Goethe’nin dediği gibi; “İnsan kendini insanda tanır.” Erken bebeklik döneminden itibaren, bize bakım veren insanlarla kurduğumuz ilişkiler üzerinden kendimizi anlamaya başlarız. Ebeveynlerimizin karakter özellikleri ve davranış biçimleri, insana dair algılarımızı biçimlendirir. Erken dönemde kurduğumuz ilişki örüntüleri içimize yerleşir. Bu örüntüler, yaşantımızın ilerleyen dönemlerinde kuracağımız ilişkilerin doğasını belirler. Önce kendimizi, sonra yakınlarımızı, daha sonra insanları anlarız. Anladıkça büyürüz ve olgunlaşırız. İnsanın içindeki iyiliği, kötülüğü tanırız.

 

Yazımın başında; Tolstoy’un ‘İnsan Neyle Yaşar’ isimli öyküsünden; Semyon ve Mihail’in hikâyesinden, Tanrı’nın Mihail’e sorduğu ‘insanda ne olduğu, insana neyin verilmediği, insanın neyle yaşadığı’ sorularından bahsetmiştim.

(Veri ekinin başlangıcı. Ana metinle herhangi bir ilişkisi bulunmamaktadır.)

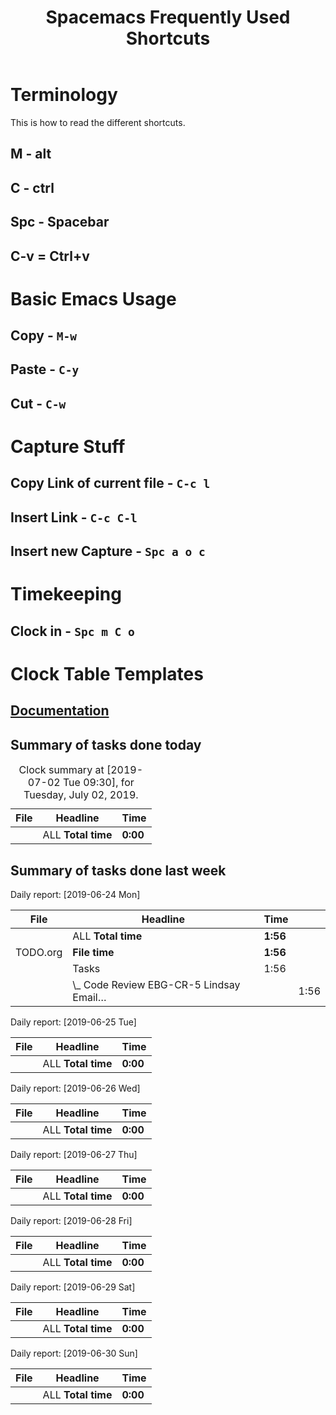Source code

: #+TITLE: Spacemacs Frequently Used Shortcuts

* Terminology
  This is how to read the different shortcuts.
** M - alt
** C - ctrl
** Spc - Spacebar
** C-v = Ctrl+v
* Basic Emacs Usage
** Copy - ~M-w~
** Paste - ~C-y~
** Cut - ~C-w~
* Capture Stuff
** Copy Link of current file - ~C-c l~
** Insert Link - ~C-c C-l~
** Insert new Capture - ~Spc a o c~  
* Timekeeping
** Clock in - ~Spc m C o~
* Clock Table Templates
** [[https://orgmode.org/manual/The-clock-table.html][Documentation]] 
** Summary of tasks done today
#+BEGIN: clocktable :scope agenda-with-archives :block today :fileskip0 :stepskip0
#+CAPTION: Clock summary at [2019-07-02 Tue 09:30], for Tuesday, July 02, 2019.
| File | Headline         | Time   |
|------+------------------+--------|
|      | ALL *Total time* | *0:00* |
#+END:
** Summary of tasks done last week
#+BEGIN: clocktable :scope agenda-with-archives :block lastweek :step day :fileskip0 :stepskip0

Daily report: [2019-06-24 Mon]
| File     | Headline                                  | Time   |      |
|----------+-------------------------------------------+--------+------|
|          | ALL *Total time*                          | *1:56* |      |
|----------+-------------------------------------------+--------+------|
| TODO.org | *File time*                               | *1:56* |      |
|          | Tasks                                     | 1:56   |      |
|          | \_  Code Review EBG-CR-5 Lindsay Email... |        | 1:56 |

Daily report: [2019-06-25 Tue]
| File | Headline         | Time   |
|------+------------------+--------|
|      | ALL *Total time* | *0:00* |

Daily report: [2019-06-26 Wed]
| File | Headline         | Time   |
|------+------------------+--------|
|      | ALL *Total time* | *0:00* |

Daily report: [2019-06-27 Thu]
| File | Headline         | Time   |
|------+------------------+--------|
|      | ALL *Total time* | *0:00* |

Daily report: [2019-06-28 Fri]
| File | Headline         | Time   |
|------+------------------+--------|
|      | ALL *Total time* | *0:00* |

Daily report: [2019-06-29 Sat]
| File | Headline         | Time   |
|------+------------------+--------|
|      | ALL *Total time* | *0:00* |

Daily report: [2019-06-30 Sun]
| File | Headline         | Time   |
|------+------------------+--------|
|      | ALL *Total time* | *0:00* |
#+END:

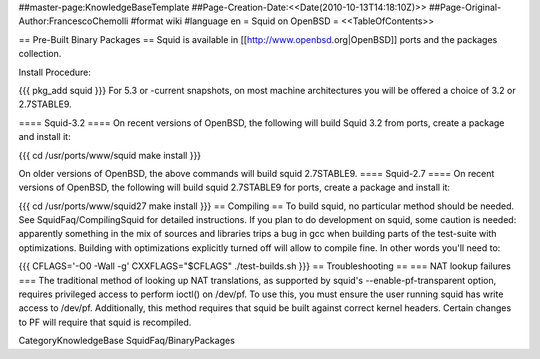 ##master-page:KnowledgeBaseTemplate
##Page-Creation-Date:<<Date(2010-10-13T14:18:10Z)>>
##Page-Original-Author:FrancescoChemolli
#format wiki
#language en
= Squid on OpenBSD =
<<TableOfContents>>

== Pre-Built Binary Packages ==
Squid is available in [[http://www.openbsd.org|OpenBSD]] ports and the packages collection.

Install Procedure:

{{{
pkg_add squid
}}}
For 5.3 or -current snapshots, on most machine architectures you will be offered a choice of 3.2 or 2.7STABLE9.

==== Squid-3.2 ====
On recent versions of OpenBSD, the following will build Squid 3.2 from ports, create a package and install it:

{{{
cd /usr/ports/www/squid
make install
}}}

On older versions of OpenBSD, the above commands will build squid 2.7STABLE9.
==== Squid-2.7 ====
On recent versions of OpenBSD, the following will build squid 2.7STABLE9 for ports, create a package and install it:

{{{
cd /usr/ports/www/squid27
make install
}}}
== Compiling ==
To build squid, no particular method should be needed. See SquidFaq/CompilingSquid for detailed instructions. If you plan to do development on squid, some caution is needed: apparently something in the mix of sources and libraries trips a bug in gcc when building parts of the test-suite with optimizations. Building with optimizations explicitly turned off will allow to compile fine. In other words you'll need to:

{{{
CFLAGS='-O0 -Wall -g' CXXFLAGS="$CFLAGS" ./test-builds.sh
}}}
== Troubleshooting ==
=== NAT lookup failures ===
The traditional method of looking up NAT translations, as supported by squid's --enable-pf-transparent option, requires privileged access to perform ioctl() on /dev/pf. To use this, you must ensure the user running squid has write access to /dev/pf. Additionally, this method requires that squid be built against correct kernel headers. Certain changes to PF will require that squid is recompiled.

CategoryKnowledgeBase SquidFaq/BinaryPackages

Tolstoy Mihail’in dilinden bu soruları şöyle yanıtlar: ‘İnsanda sevgi vardır, insana neye ihtiyacı olduğunu bilme yetisi verilmemiştir, insan içindeki Tanrı sevgisiyle yaşamaktadır.’ 

 

Yeryüzünde var olanların bir kısmı tamamen unutulacaktı: şan, şöhret, para, mülk, makam ve mevki. Pek çoğu unutulmadan kalacaktı: besteler, tablolar, heykeller, romanlar ve şiirler. Hiç unutulmayacak olanlar da vardı: insan olma arzusu, sevgi, iyilik ve merhamet.

 

 

Serhat Çıtak, Temmuz 2023, İstanbul.